31 janvier 2017

Bourgogne Wineblog déguste les Vacqueyras rouges 2011 et 2012 !

by Patrick Maclart

Les vins des Côtes-du-rhône sud ont tout pour séduire. Complets, riches sans être outranciers, d’un prix abordable, avec des terroirs parfois spectaculaires, des locomotives qui font avancer le train, ils ont tout pour séduire l’acheteur. En plus, certains vins sont de très belle tenue. Focus sur une A.O.C. qui mériterait plus de lumière.

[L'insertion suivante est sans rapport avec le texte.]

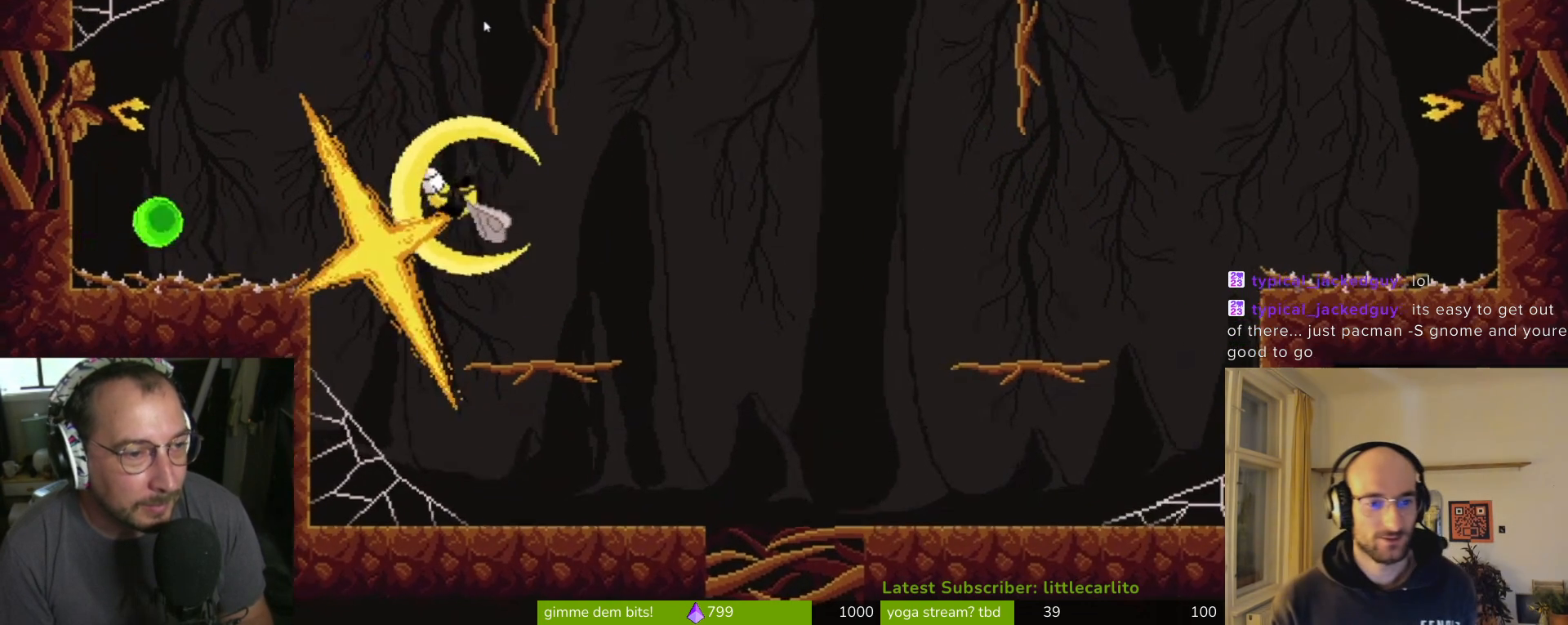
{"buttons": [], "left_stick": "right", "right_stick": "center", "events": [[67, "left_stick", "center"], [300, "left_stick", "right"]]}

VACQUEYRAS EN QUELQUES MOTS

Installée dans le nord-ouest du Vaucluse, Vacqueyras s’étend sur près de 1.700 hectares, mais 1.300 sont plantés. AOC depuis 1990, elle est tricolore et c’est la seule de la rive gauche du Rhône. Deux communes composent cette appellation : Vacqueyras et Sarrians.

On retrouve la présence de la vigne sous l’époque romaine. Toutefois, plus tard, les terres de Vacqueyras seront dédiées à la culture de céréales ; la papauté d’Avignon toute proche en ayant décidé ainsi. La viticulture va apparaître doucement dès le XVème siècle, pour ensuite croître et prospérer. D’abord Côtes-du-Rhône, puis Côtes-du-Rhône villages en 1955, Vacqueyras atteint le pinacle et devient AOC en 1990.

Le terroir est assez exceptionnel, et mérite attention. Sur les contreforts des dentelles de Montmirail, on y retrouve des collines douces sur la partie orientale, avec des calcaires, sables, marnes. Cette partie réussit bien au grenache.

Les vallons vers le centre de l’appellation sont plus complexes dans leur composition, avec ici du sable, là des marnes, avec plusieurs cépages en fonction des orientations. On y retrouve comme à Châteauneuf des « safres », ces grès fins, gages de finesse et d’élégance pour les vins.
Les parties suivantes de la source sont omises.